→ WORK INSTRUCTIONS
Up to and including the line containing "stroomcapaciteit", please reproduce the lines of the listing below, starting from the top.

→ DATASET

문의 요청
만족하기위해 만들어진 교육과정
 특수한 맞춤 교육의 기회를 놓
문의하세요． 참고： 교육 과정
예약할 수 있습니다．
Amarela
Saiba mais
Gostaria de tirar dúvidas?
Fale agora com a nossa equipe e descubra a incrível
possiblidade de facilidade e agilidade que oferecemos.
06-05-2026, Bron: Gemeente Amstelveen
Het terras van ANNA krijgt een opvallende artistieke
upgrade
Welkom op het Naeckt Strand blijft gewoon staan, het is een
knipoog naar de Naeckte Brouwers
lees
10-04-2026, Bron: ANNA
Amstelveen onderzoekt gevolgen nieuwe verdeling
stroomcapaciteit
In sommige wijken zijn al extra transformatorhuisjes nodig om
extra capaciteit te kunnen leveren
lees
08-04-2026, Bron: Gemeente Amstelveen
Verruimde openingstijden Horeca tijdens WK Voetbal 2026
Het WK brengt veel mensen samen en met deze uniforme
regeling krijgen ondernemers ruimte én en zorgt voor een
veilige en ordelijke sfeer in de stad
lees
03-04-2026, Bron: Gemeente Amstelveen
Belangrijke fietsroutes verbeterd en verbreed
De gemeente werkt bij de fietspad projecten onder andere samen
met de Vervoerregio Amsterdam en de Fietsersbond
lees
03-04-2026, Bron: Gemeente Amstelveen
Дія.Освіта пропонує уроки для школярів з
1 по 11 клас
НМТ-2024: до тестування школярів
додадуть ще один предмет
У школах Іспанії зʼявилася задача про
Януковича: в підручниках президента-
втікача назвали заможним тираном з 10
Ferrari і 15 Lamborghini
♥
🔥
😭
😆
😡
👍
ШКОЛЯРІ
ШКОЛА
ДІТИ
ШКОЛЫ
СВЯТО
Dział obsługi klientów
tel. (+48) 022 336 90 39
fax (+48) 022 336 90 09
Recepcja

→ SOLVED PROBLEM
문의 요청
만족하기위해 만들어진 교육과정
 특수한 맞춤 교육의 기회를 놓
문의하세요． 참고： 교육 과정
예약할 수 있습니다．
Amarela
Saiba mais
Gostaria de tirar dúvidas?
Fale agora com a nossa equipe e descubra a incrível
possiblidade de facilidade e agilidade que oferecemos.
06-05-2026, Bron: Gemeente Amstelveen
Het terras van ANNA krijgt een opvallende artistieke
upgrade
Welkom op het Naeckt Strand blijft gewoon staan, het is een
knipoog naar de Naeckte Brouwers
lees
10-04-2026, Bron: ANNA
Amstelveen onderzoekt gevolgen nieuwe verdeling
stroomcapaciteit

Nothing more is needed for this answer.